C'était fin février de l'an 81. De la route, cet homme guidant d'un bras ferme le soc de la charrue, derrière son cheval, s'imposait. Coup de frein immédiat. Voiture garée sur le bas-côté. Il fallait fixer l'instant. L'arrêter pour l'éternité. L'éternité des hommes. Ephémère éternité. Le paysan, d'abord surpris de ton surgissement soudain, en pleine campagne, te déclara tout de go : "Vous êtes bienvenu, c'est mon dernier labour avec mon cheval, sa dernière année." Tu n'as pas osé parler de l'achat du tracteur. De la fin d'une époque.

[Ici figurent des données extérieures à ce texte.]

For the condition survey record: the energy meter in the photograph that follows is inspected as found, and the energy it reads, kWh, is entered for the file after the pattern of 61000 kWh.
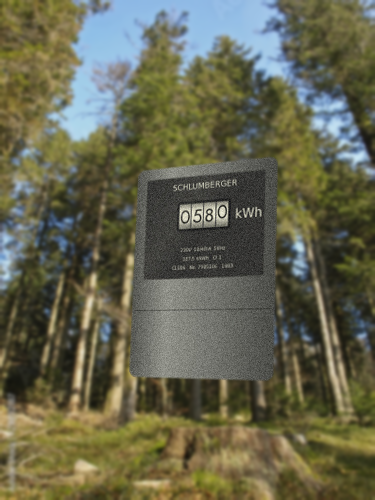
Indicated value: 580 kWh
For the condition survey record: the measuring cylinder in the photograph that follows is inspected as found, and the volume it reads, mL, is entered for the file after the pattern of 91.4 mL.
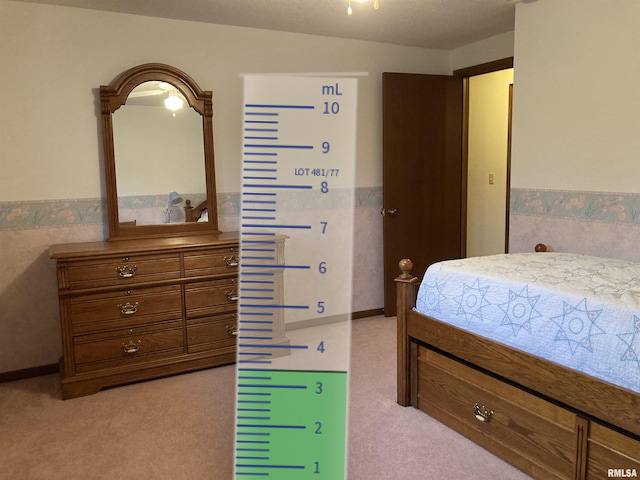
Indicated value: 3.4 mL
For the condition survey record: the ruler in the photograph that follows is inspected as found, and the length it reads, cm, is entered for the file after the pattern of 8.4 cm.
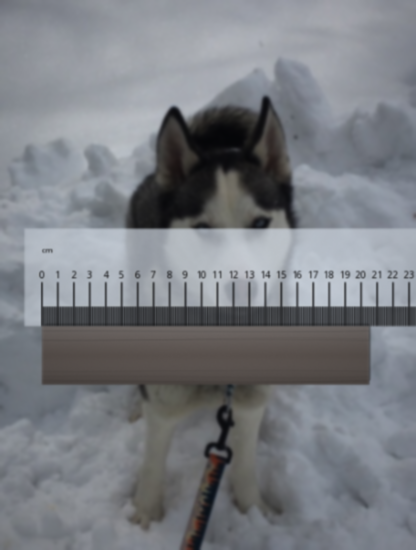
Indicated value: 20.5 cm
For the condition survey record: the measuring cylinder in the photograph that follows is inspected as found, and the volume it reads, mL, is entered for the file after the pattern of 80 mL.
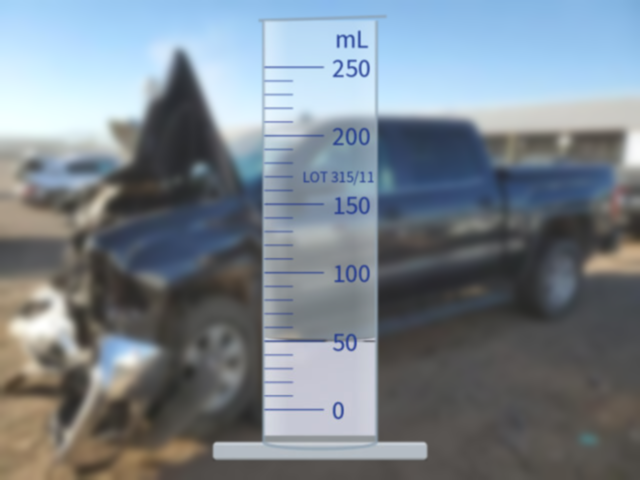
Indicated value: 50 mL
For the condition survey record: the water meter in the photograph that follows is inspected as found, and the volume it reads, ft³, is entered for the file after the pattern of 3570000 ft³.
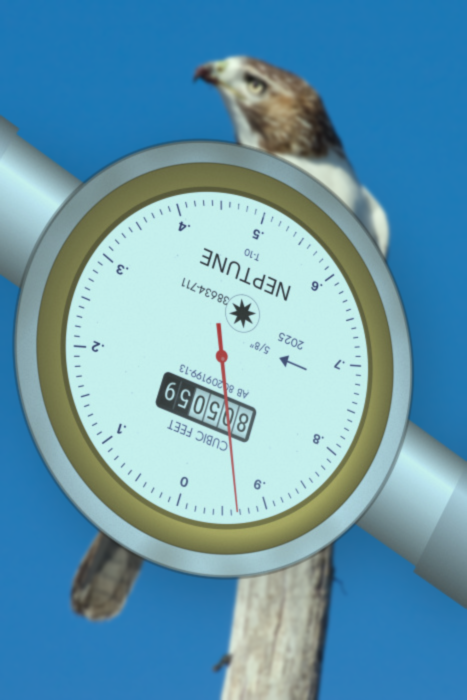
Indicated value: 805058.93 ft³
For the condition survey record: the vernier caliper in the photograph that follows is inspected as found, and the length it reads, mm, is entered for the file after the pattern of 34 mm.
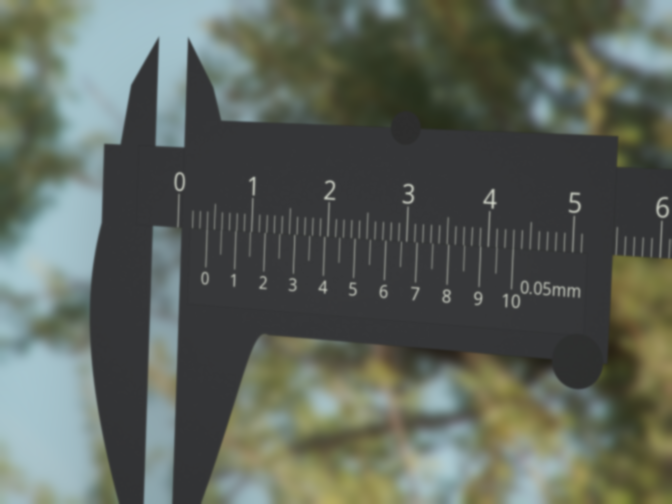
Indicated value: 4.0 mm
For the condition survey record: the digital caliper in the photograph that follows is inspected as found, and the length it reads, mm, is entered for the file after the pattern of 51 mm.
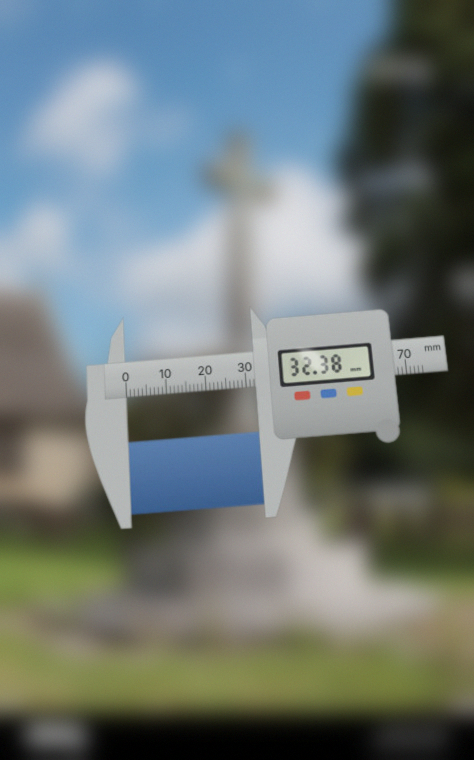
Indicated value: 32.38 mm
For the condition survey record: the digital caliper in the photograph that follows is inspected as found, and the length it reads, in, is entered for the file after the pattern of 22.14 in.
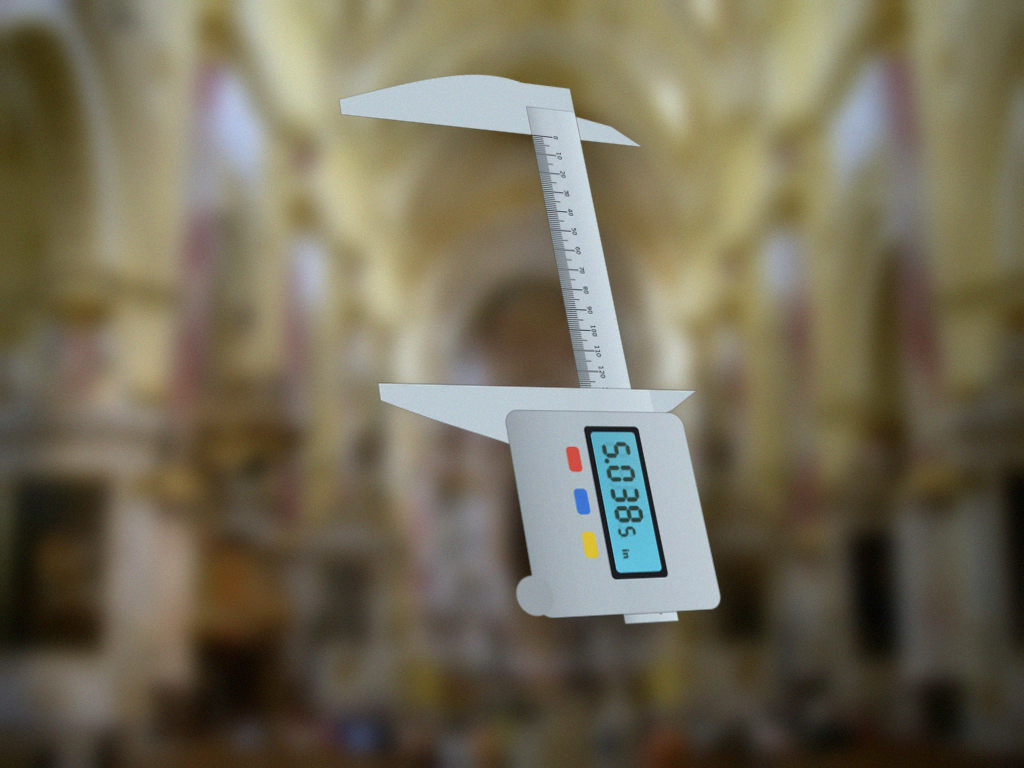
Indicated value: 5.0385 in
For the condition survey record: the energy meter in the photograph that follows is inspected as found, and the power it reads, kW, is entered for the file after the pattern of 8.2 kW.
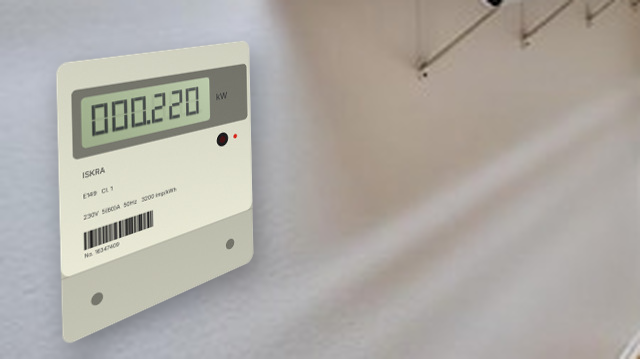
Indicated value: 0.220 kW
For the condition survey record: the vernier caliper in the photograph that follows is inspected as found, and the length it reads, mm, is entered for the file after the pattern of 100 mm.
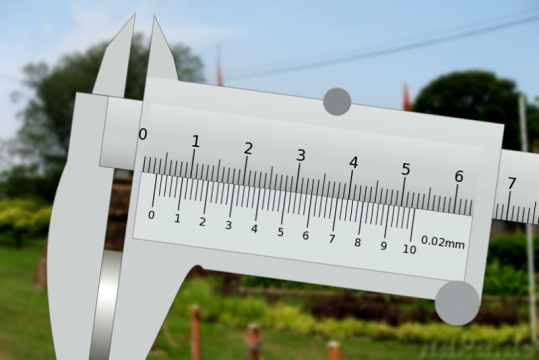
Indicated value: 3.6 mm
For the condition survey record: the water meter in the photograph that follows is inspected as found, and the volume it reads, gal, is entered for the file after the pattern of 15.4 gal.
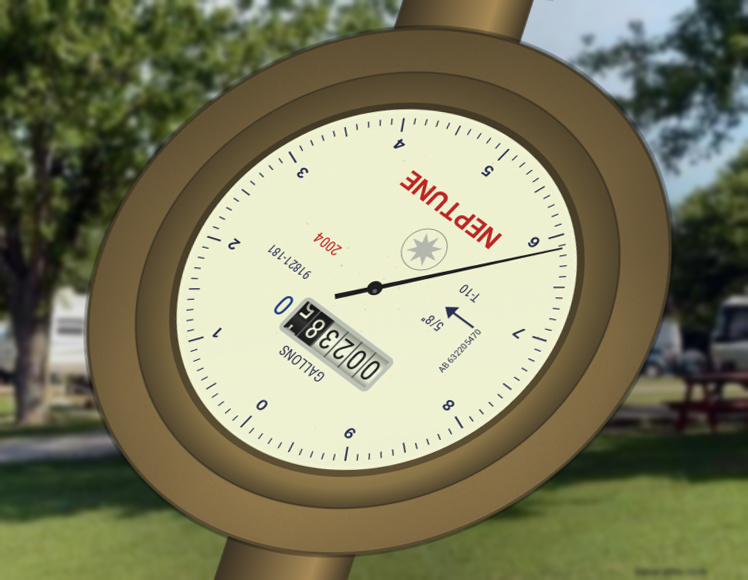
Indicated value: 23846.1 gal
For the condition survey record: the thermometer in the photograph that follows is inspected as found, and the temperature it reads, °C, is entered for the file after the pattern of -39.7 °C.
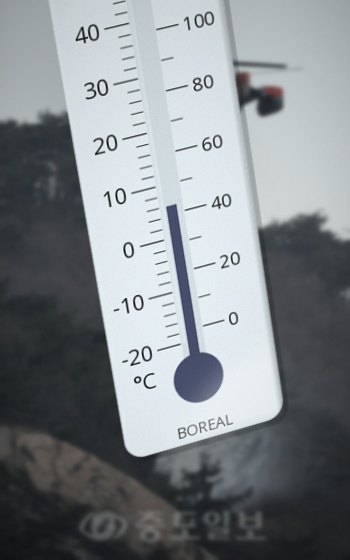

Tu as emboîté le pas du paysan et tu t'es dit que ta mission de ce jour-là, c'était de fixer pour toujours ces images qui semblaient déjà d'un autre temps.
© Jean-Louis Crimon
Travaillez, prenez de la peine :
C’est le fonds qui manque le moins.
Un riche Laboureur, sentant sa mort prochaine,
Fit venir ses enfants, leur parla sans témoins.
Gardez-vous, leur dit-il, de vendre l’héritage
Que nous ont laissé nos parents.
Un trésor est caché dedans.
Je ne sais pas l’endroit ; mais un peu de courage
Vous le fera trouver, vous en viendrez à bout.
Remuez votre champ dès qu’on aura fait l’Août.
Creusez, fouillez, bêchez ; ne laissez nulle place
Où la main ne passe et repasse.
Le père mort, les fils vous retournent le champ
Deçà, delà, partout ; si bien qu’au bout de l’an
Il en rapporta davantage.
D’argent, point de caché. Mais le père fut sage
De leur montrer avant sa mort
Que le travail est un trésor.
— Jean de La Fontaine, Fables de La Fontaine, Le Laboureur et ses enfants.